Lets compare what would happen if you invested $100 in an S&P 500 ETF and a 3x Leveraged S&P 500 ETF in different market conditions.
Rising Market
Day | S&P 500 Price | S&P 500 Return | S&P 500 3x Return | S&P ETF Investment | 3x Leveraged S&P ETF Investment |
0 | 5,000.00 | – | – | $100.00 | $100.00 |
1 | 5,050.00 | 1.00% | 3.00% | $101.00 | $103.00 |
2 | 5,151.00 | 2.00% | 6.00% | $103.02 | $109.18 |
3 | 5,202.51 | 1.00% | 3.00% | $104.05 | $112.46 |
4 | 5,358.59 | 3.00% | 9.00% | $107.17 | $122.58 |
5 | 5,492.55 | 2.50% | 7.50% | $109.85 | $131.77 |
Total Return | 492.55 | 9.85% | 31.77% | $9.85 | $31.77 |
Over the course of 5 days, the leveraged investment gained more than 3x the return of the non-leveraged investment.
Falling Market:
Day | S&P 500 Price | S&P 500 Return | S&P 500 3x Return | S&P ETF Investment | 3x Leveraged S&P ETF Investment |
0 | 5,000.00 | – | – | $100.00 | $100.00 |
1 | 4,950.00 | -1.00% | -3.00% | $99.00 | $97.00 |
2 | 4,851.00 | -2.00% | -6.00% | $97.02 | $91.18 |
3 | 4,802.49 | -1.00% | -3.00% | $96.05 | $88.44 |
4 | 4,658.42 | -3.00% | -9.00% | $93.17 | $80.48 |
5 | 4,541.95 | -2.50% | -7.50% | $90.84 | $74.45 |
Total Return | -458.05 | -9.16% | -25.55% | -$9.16 | -$25.55 |
Over the course of 5 days, the leveraged investment lost $25.55 – about 2.8x the loss of the non-leveraged investment.
Volatile Market:
Day | S&P 500 Price | S&P 500 Return | S&P 500 3x Return | S&P ETF Investment | 3x Leveraged S&P ETF Investment |
0 | 5,000.00 | – | – | $100.00 | $100.00 |
1 | 5,500.00 | 10.00% | 30.00% | $110.00 | $130.00 |
2 | 5,000.00 | -9.09% | -27.27% | $100.00 | $94.55 |
3 | 4,500.00 | -10.00% | -30.00% | $90.00 | $66.18 |
4 | 4,750.00 | 5.56% | 16.67% | $95.00 | $77.21 |
5 | 5,000.00 | 5.26% | 15.79% | $100.00 | $89.40 |
Total Return | 0.00 | 0.00% | -10.60% | $0.00 | -$10.60 |
Over the course of 5 days, the leveraged investment lost $10.60 while the non-leveraged investment remained flat.

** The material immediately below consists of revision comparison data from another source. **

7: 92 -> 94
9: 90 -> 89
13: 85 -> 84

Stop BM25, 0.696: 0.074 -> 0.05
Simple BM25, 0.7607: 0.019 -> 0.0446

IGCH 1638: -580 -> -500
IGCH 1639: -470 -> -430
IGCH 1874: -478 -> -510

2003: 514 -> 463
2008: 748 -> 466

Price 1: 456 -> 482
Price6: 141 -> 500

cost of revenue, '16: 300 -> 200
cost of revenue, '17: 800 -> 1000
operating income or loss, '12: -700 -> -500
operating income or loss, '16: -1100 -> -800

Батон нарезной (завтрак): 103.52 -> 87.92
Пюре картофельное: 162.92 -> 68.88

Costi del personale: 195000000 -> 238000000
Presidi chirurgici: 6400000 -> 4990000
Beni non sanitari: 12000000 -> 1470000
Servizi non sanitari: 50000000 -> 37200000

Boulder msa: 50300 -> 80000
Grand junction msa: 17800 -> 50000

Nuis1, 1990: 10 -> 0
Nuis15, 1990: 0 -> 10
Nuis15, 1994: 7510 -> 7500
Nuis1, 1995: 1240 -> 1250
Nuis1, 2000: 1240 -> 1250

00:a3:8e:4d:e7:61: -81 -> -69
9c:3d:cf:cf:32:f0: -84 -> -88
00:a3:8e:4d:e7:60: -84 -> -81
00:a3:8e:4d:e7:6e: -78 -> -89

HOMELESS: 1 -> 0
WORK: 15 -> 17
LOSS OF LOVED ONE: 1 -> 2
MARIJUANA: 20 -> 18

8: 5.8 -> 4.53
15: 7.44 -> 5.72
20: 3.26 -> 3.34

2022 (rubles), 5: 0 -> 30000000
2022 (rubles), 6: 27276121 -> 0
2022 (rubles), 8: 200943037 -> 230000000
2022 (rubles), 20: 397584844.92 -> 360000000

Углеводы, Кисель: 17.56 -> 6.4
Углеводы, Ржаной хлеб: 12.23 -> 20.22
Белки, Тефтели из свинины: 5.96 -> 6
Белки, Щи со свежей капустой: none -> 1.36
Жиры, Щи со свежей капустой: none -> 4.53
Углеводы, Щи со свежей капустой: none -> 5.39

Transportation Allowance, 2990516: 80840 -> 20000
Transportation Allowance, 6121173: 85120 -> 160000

How do investors determine the role of leveraged ETFs in their strategies?
Leveraged ETFs come with the potential for outsized gainsor lossesand require a more hands-on, short-term approach that may diverge from a typical long-term investing strategy. Sophisticated investors will sometimes combine long- and short-term approaches; however, its important to understand the full context before trading leveraged products.
Ask yourself the following questions:
- Are you a sophisticated, experienced investor?
- Do you understand how leveraged ETFs work, and how compound risk could impact performance?
- Do you understand and accept the potential to lose substantial amounts in short periods of time?
- Are you able to actively monitor and manage your leveraged ETF investments throughout the day by buying and selling shares?
If you can answer yes to all of the questions above, trading leveraged ETFs may be suitable for you.